__TASK TO CARRY OUT__: Count the lines in the material below that contain the string "Сделки", and reply with only that number.

__RECORDS SUPPLIED__:
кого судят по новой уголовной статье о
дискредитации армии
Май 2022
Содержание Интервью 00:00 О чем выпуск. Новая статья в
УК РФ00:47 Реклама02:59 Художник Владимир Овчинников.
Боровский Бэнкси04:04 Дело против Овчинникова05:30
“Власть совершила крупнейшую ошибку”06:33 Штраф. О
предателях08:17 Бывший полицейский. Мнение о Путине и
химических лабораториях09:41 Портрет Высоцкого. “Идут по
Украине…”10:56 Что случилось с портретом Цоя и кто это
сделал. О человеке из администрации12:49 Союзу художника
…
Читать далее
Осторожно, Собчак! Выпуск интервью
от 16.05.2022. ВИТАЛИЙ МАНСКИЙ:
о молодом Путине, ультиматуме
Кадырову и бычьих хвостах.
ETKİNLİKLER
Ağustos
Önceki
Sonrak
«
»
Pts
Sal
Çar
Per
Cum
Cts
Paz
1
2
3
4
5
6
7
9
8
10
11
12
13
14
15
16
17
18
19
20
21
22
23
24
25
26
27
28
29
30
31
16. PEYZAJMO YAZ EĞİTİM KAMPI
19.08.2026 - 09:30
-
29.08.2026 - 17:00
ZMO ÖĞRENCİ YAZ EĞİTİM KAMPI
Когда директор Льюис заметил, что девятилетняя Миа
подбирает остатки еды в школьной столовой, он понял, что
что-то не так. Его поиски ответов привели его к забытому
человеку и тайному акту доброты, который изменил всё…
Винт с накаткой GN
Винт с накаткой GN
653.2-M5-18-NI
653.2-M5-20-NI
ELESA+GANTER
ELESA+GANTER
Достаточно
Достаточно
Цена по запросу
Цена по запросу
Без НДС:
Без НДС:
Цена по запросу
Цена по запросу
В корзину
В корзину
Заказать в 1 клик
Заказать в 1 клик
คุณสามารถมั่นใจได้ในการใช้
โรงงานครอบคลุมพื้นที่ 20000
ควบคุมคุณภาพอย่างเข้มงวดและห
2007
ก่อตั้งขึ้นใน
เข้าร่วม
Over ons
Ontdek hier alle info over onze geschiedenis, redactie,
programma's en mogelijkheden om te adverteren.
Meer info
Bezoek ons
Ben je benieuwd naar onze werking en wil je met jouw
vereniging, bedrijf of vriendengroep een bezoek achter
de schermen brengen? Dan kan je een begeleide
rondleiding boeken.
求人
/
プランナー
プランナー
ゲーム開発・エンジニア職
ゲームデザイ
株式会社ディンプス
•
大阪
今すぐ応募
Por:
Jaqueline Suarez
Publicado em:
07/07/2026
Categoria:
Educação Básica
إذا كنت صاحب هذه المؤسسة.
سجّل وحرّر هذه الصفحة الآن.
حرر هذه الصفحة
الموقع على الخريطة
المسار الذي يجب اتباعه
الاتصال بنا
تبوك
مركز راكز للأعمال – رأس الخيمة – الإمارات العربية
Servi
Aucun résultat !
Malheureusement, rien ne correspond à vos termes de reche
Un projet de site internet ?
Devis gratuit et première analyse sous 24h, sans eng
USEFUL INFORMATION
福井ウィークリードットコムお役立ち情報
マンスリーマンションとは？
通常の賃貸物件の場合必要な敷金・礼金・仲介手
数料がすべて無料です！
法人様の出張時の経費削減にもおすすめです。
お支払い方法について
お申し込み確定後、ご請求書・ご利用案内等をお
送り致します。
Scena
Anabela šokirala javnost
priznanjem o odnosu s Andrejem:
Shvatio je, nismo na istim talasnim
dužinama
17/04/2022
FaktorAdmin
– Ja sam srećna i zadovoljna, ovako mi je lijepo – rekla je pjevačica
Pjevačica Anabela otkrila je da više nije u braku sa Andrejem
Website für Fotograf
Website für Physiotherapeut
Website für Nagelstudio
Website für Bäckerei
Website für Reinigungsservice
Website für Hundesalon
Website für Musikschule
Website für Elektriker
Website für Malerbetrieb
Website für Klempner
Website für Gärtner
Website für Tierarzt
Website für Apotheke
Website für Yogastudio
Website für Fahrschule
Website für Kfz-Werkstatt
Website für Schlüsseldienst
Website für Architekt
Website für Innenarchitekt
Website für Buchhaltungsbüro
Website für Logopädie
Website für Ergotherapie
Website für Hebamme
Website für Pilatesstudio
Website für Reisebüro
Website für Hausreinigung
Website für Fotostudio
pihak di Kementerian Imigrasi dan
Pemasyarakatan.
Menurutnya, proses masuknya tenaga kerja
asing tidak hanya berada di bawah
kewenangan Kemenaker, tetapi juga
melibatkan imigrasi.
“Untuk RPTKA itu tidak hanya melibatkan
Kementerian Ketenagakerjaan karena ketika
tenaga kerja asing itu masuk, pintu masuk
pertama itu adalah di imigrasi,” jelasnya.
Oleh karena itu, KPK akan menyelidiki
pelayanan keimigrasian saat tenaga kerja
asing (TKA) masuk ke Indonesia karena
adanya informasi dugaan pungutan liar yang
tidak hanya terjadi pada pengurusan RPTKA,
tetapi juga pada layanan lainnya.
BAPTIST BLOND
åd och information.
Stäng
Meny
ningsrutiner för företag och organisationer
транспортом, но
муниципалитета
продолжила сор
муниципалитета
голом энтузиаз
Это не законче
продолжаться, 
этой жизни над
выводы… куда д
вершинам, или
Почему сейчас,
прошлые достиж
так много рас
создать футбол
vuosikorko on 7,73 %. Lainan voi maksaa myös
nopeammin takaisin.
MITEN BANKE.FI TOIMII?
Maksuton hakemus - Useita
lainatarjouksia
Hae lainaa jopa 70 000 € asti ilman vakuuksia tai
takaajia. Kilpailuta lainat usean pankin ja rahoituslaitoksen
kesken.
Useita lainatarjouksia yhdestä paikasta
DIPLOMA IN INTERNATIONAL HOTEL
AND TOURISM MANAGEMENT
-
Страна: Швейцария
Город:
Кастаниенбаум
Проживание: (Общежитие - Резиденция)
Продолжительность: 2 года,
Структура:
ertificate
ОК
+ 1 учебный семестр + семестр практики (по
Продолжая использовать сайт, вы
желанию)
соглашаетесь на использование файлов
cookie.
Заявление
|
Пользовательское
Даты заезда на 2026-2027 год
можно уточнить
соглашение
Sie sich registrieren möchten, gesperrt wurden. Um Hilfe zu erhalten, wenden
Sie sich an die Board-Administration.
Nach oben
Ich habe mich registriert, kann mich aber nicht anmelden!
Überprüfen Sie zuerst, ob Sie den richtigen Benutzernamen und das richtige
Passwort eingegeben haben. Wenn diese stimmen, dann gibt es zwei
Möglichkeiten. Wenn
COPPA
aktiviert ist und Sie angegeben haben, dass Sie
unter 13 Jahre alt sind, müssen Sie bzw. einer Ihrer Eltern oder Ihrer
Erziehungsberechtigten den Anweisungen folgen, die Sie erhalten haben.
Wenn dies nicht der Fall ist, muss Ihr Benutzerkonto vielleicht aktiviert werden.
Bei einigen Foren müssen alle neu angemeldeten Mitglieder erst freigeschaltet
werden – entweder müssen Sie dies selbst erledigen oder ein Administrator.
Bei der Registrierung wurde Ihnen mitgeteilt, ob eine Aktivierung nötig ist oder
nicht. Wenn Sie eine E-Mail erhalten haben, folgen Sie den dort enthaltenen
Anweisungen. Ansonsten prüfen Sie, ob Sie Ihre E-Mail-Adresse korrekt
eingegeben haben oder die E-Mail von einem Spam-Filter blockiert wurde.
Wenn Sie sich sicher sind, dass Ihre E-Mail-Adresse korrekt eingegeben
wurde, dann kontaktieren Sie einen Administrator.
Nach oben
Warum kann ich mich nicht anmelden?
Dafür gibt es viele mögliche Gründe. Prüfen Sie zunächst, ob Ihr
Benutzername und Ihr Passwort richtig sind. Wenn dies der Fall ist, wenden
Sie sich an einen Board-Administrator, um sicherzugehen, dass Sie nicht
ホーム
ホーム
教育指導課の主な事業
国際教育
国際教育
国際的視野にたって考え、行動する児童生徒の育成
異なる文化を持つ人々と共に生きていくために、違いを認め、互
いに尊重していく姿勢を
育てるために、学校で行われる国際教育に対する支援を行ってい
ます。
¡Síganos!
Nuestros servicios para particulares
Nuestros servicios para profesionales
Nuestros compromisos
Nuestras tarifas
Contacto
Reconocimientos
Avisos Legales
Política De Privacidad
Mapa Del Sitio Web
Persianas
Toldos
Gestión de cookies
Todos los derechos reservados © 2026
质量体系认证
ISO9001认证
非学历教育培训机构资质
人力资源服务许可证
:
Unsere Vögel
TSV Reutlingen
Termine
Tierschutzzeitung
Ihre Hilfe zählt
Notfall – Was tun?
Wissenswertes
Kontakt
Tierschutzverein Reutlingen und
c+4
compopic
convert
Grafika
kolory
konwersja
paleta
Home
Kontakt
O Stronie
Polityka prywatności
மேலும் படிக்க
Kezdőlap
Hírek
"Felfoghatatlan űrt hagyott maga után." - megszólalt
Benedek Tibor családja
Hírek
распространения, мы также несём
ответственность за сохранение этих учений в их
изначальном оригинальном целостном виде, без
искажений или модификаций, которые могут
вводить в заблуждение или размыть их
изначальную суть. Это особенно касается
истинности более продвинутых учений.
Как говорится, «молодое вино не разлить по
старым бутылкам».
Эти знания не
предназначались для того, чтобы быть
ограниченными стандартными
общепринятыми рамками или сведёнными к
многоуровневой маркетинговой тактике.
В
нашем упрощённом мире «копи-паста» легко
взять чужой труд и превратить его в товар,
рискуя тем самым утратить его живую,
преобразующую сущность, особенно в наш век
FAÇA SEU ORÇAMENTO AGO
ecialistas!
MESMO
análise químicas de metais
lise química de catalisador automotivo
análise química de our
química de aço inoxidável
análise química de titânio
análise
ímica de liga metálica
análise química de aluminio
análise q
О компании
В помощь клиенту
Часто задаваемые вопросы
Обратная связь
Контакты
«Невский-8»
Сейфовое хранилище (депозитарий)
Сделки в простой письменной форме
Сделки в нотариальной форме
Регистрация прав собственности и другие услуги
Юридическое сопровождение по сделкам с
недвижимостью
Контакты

__RESULT__: 2